== Work order ==
Verbatim output of the full listing is required.
═══ Input records
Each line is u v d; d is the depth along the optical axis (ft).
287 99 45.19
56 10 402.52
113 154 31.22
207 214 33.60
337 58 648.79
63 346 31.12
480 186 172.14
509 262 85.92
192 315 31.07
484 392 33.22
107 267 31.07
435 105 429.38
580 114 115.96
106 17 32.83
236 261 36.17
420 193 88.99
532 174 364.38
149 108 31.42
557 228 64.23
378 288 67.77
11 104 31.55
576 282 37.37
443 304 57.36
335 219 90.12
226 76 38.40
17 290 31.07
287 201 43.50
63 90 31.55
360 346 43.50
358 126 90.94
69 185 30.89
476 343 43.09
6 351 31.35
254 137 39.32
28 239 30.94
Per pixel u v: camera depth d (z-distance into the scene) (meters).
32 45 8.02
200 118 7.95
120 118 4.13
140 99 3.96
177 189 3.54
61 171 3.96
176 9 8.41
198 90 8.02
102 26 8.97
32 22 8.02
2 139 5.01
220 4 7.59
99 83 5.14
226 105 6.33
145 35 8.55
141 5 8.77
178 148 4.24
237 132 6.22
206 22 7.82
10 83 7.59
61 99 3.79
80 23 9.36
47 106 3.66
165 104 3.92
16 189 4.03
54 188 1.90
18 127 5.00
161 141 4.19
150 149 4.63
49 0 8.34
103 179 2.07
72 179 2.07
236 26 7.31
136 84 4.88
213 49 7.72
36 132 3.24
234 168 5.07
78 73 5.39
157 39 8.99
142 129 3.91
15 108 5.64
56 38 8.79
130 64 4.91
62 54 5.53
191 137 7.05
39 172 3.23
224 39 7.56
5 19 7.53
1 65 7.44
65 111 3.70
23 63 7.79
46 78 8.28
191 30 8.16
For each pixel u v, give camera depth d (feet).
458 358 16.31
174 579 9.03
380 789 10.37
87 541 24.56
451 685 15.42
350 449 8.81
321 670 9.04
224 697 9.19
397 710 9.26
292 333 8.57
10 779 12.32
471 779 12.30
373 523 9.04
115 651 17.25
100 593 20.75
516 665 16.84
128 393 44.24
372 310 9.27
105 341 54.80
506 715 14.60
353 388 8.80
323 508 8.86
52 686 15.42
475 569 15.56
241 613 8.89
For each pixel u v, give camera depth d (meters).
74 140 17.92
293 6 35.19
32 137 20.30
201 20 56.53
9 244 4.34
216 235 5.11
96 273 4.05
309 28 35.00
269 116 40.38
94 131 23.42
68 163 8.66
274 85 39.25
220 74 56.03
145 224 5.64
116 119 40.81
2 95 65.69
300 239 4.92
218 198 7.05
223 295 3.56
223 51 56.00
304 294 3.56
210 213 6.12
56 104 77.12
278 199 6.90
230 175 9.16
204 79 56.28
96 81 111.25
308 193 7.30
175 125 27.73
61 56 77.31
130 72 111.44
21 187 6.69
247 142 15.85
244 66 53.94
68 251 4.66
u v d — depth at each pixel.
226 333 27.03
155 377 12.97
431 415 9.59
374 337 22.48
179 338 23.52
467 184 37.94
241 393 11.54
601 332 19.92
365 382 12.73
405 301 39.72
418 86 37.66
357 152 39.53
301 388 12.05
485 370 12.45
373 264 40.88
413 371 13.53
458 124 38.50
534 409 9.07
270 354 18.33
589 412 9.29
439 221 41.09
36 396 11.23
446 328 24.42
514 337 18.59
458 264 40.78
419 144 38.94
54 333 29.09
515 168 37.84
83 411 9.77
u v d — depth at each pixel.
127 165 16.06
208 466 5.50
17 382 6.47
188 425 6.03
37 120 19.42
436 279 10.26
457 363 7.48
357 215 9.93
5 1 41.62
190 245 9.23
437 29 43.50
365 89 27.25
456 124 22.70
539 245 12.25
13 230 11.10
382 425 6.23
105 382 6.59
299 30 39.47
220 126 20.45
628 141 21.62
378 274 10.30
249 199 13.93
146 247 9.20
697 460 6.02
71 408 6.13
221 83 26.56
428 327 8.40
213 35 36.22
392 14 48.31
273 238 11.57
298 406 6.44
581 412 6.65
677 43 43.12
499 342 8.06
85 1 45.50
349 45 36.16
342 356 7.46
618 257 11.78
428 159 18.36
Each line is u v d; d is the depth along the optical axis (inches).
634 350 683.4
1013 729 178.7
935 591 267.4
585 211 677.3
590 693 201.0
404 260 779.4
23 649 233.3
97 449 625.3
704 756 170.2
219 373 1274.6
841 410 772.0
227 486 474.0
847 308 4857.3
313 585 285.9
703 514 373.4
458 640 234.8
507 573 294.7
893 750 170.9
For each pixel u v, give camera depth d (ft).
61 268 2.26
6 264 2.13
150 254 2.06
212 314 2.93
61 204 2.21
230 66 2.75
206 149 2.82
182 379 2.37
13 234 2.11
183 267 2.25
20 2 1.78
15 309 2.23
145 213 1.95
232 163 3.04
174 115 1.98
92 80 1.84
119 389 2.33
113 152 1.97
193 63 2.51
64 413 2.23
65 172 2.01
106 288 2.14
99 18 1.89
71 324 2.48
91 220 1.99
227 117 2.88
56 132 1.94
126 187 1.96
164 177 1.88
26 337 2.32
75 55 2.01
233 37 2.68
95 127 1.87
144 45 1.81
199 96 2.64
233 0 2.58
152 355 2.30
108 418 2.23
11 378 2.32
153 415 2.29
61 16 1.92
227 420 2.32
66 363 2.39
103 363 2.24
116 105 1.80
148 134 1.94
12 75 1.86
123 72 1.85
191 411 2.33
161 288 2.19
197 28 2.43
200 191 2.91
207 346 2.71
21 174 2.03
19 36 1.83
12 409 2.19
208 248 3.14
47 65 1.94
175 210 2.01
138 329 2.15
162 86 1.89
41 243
══════
== Answer space ==
Each line is u v d; d is the depth along the optical axis (ft).
287 99 45.19
56 10 402.52
113 154 31.22
207 214 33.60
337 58 648.79
63 346 31.12
480 186 172.14
509 262 85.92
192 315 31.07
484 392 33.22
107 267 31.07
435 105 429.38
580 114 115.96
106 17 32.83
236 261 36.17
420 193 88.99
532 174 364.38
149 108 31.42
557 228 64.23
378 288 67.77
11 104 31.55
576 282 37.37
443 304 57.36
335 219 90.12
226 76 38.40
17 290 31.07
287 201 43.50
63 90 31.55
360 346 43.50
358 126 90.94
69 185 30.89
476 343 43.09
6 351 31.35
254 137 39.32
28 239 30.94
Per pixel u v: camera depth d (z-distance into the scene) (meters).
32 45 8.02
200 118 7.95
120 118 4.13
140 99 3.96
177 189 3.54
61 171 3.96
176 9 8.41
198 90 8.02
102 26 8.97
32 22 8.02
2 139 5.01
220 4 7.59
99 83 5.14
226 105 6.33
145 35 8.55
141 5 8.77
178 148 4.24
237 132 6.22
206 22 7.82
10 83 7.59
61 99 3.79
80 23 9.36
47 106 3.66
165 104 3.92
16 189 4.03
54 188 1.90
18 127 5.00
161 141 4.19
150 149 4.63
49 0 8.34
103 179 2.07
72 179 2.07
236 26 7.31
136 84 4.88
213 49 7.72
36 132 3.24
234 168 5.07
78 73 5.39
157 39 8.99
142 129 3.91
15 108 5.64
56 38 8.79
130 64 4.91
62 54 5.53
191 137 7.05
39 172 3.23
224 39 7.56
5 19 7.53
1 65 7.44
65 111 3.70
23 63 7.79
46 78 8.28
191 30 8.16
For each pixel u v, give camera depth d (feet).
458 358 16.31
174 579 9.03
380 789 10.37
87 541 24.56
451 685 15.42
350 449 8.81
321 670 9.04
224 697 9.19
397 710 9.26
292 333 8.57
10 779 12.32
471 779 12.30
373 523 9.04
115 651 17.25
100 593 20.75
516 665 16.84
128 393 44.24
372 310 9.27
105 341 54.80
506 715 14.60
353 388 8.80
323 508 8.86
52 686 15.42
475 569 15.56
241 613 8.89
For each pixel u v, give camera depth d (meters).
74 140 17.92
293 6 35.19
32 137 20.30
201 20 56.53
9 244 4.34
216 235 5.11
96 273 4.05
309 28 35.00
269 116 40.38
94 131 23.42
68 163 8.66
274 85 39.25
220 74 56.03
145 224 5.64
116 119 40.81
2 95 65.69
300 239 4.92
218 198 7.05
223 295 3.56
223 51 56.00
304 294 3.56
210 213 6.12
56 104 77.12
278 199 6.90
230 175 9.16
204 79 56.28
96 81 111.25
308 193 7.30
175 125 27.73
61 56 77.31
130 72 111.44
21 187 6.69
247 142 15.85
244 66 53.94
68 251 4.66
u v d — depth at each pixel.
226 333 27.03
155 377 12.97
431 415 9.59
374 337 22.48
179 338 23.52
467 184 37.94
241 393 11.54
601 332 19.92
365 382 12.73
405 301 39.72
418 86 37.66
357 152 39.53
301 388 12.05
485 370 12.45
373 264 40.88
413 371 13.53
458 124 38.50
534 409 9.07
270 354 18.33
589 412 9.29
439 221 41.09
36 396 11.23
446 328 24.42
514 337 18.59
458 264 40.78
419 144 38.94
54 333 29.09
515 168 37.84
83 411 9.77
u v d — depth at each pixel.
127 165 16.06
208 466 5.50
17 382 6.47
188 425 6.03
37 120 19.42
436 279 10.26
457 363 7.48
357 215 9.93
5 1 41.62
190 245 9.23
437 29 43.50
365 89 27.25
456 124 22.70
539 245 12.25
13 230 11.10
382 425 6.23
105 382 6.59
299 30 39.47
220 126 20.45
628 141 21.62
378 274 10.30
249 199 13.93
146 247 9.20
697 460 6.02
71 408 6.13
221 83 26.56
428 327 8.40
213 35 36.22
392 14 48.31
273 238 11.57
298 406 6.44
581 412 6.65
677 43 43.12
499 342 8.06
85 1 45.50
349 45 36.16
342 356 7.46
618 257 11.78
428 159 18.36
Each line is u v d; d is the depth along the optical axis (inches).
634 350 683.4
1013 729 178.7
935 591 267.4
585 211 677.3
590 693 201.0
404 260 779.4
23 649 233.3
97 449 625.3
704 756 170.2
219 373 1274.6
841 410 772.0
227 486 474.0
847 308 4857.3
313 585 285.9
703 514 373.4
458 640 234.8
507 573 294.7
893 750 170.9
For each pixel u v, give camera depth d (ft).
61 268 2.26
6 264 2.13
150 254 2.06
212 314 2.93
61 204 2.21
230 66 2.75
206 149 2.82
182 379 2.37
13 234 2.11
183 267 2.25
20 2 1.78
15 309 2.23
145 213 1.95
232 163 3.04
174 115 1.98
92 80 1.84
119 389 2.33
113 152 1.97
193 63 2.51
64 413 2.23
65 172 2.01
106 288 2.14
99 18 1.89
71 324 2.48
91 220 1.99
227 117 2.88
56 132 1.94
126 187 1.96
164 177 1.88
26 337 2.32
75 55 2.01
233 37 2.68
95 127 1.87
144 45 1.81
199 96 2.64
233 0 2.58
152 355 2.30
108 418 2.23
11 378 2.32
153 415 2.29
61 16 1.92
227 420 2.32
66 363 2.39
103 363 2.24
116 105 1.80
148 134 1.94
12 75 1.86
123 72 1.85
191 411 2.33
161 288 2.19
197 28 2.43
200 191 2.91
207 346 2.71
21 174 2.03
19 36 1.83
12 409 2.19
208 248 3.14
47 65 1.94
175 210 2.01
138 329 2.15
162 86 1.89
41 243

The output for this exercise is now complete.